Confidence intervals¶
GADMA contains special scripts for Confidence Intervals evaluation. To get CI one will need correctly bootstrapped data. If SNP’s that were used for AFS are unlinked, then usual bootstrap over them should be performed. However, if they are linked then block bootstrap should be used. It is done over the unlinked regions of genome.
When bootstrapped data is ready, one should run two scripts gadma-run_ls_on_boot_data
and gadma-get_confidence_intervals
in order to get CI. One can find example here.
Run local search on bootstrapped data¶
First script gadma-run_ls_on_boot_data
runs local search from known optimum for initial AFS (the one that GADMA found) for each AFS from bootstrap. The usage is following:
$ gadma-run_ls_on_boot_data --help
usage: GADMA module for runs of local search on bootstrapped data.
Is needed for calculating confidence intervals.
[-h] -b <dir> -d <filename> -o <dir> [-j N]
[--opt log/powell] [-p <filename>]
optional arguments:
-h, --help show this help message and exit
-b <dir>, --boots <dir>
Directory where bootstrapped data is
located.
-d <filename>, --dem_model <filename>
File with demographic model. Should
contain `model_func` or `generated_model`
function. One can put there several extra
parameters and they will be taken
automatically, otherwise one will need to
enter them manually.
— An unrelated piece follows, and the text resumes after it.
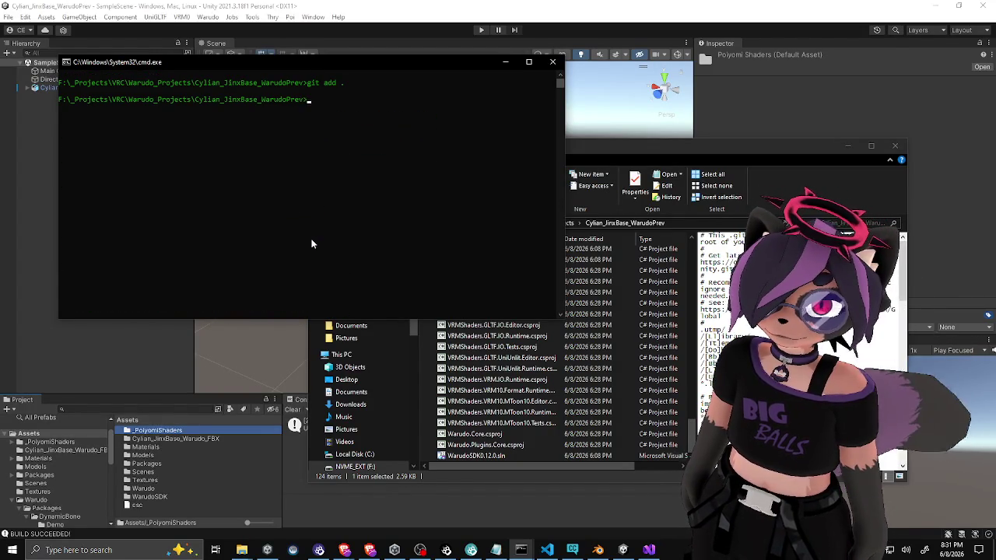
text(tus)
key(Return)
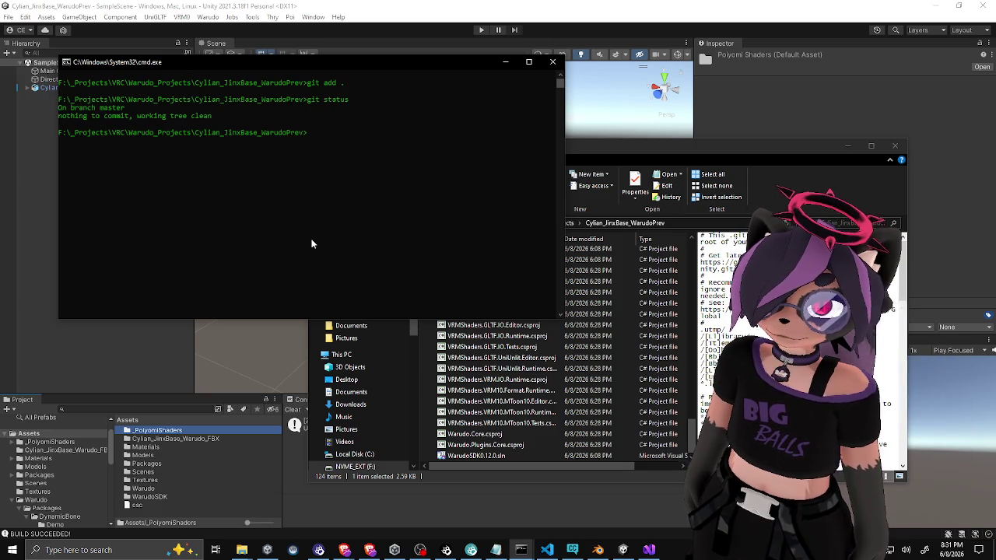
text(git log)
key(Return)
Such parameters are:
1) p0 (or popt) - initial parameters values
2) lower_bound - list of lower bounds for
parameters values
4) upper_bound - list of upper bounds for
parameters values
5) par_labels/param_labels - list of
string names for parameters
6) pts - pts for dadi (if there is no pts
then moments will be run automatically).
-o <dir>, --output <dir>
Output directory.
-j N, --jobs N Number of threads for parallel run.
--opt log/powell Local search algorithm, by now it can be:
1) `log` - Inference.optimize_log
2) `powell` - Inference.optimize_powell.
-p <filename>, --params <filename>
Filename with parameters, should be valid
python file.
Parameters are presented in -d/--dem_model
option description upper.
After the run, there will be pandas table in output directory with two different extensions - result_table.pkl
and result_table.csv
. It contains parameters for each bootstrap. At this point of time it is possible to change its units and add new parameters with additional manipulations in Python and then run gadma-get_confidence_intervals
to get CI.
Get Confidence Intervals from table¶
After the gadma-run_ls_on_boot_data
the result table will be in output directory. One can change its columns due to what parameters should be used for CI. For example, it is possible to translate units from genetic and add such parameter as size of ancestral population (N_A). To do it user should write script.
To calculate confidence intervals:
$ gadma-get_confidence_intervals --help
usage: GADMA module for calculating confidence
intervals from the result table of local
search runs on bootstrapped data.
[-h] [--log] [--tex] [--acc N] <filename>
positional arguments:
<filename> Filename (.csv or .pkl) with result from
local search runs on bootstrapped data.
Output of gadma-run_ls_on_boot_data.
optional arguments:
-h, --help show this help message and exit
--log If log then logarithm will be used to
calculate confidence intervals.
--tex Tex output.
--acc N Accuracy of output (dafault: 5).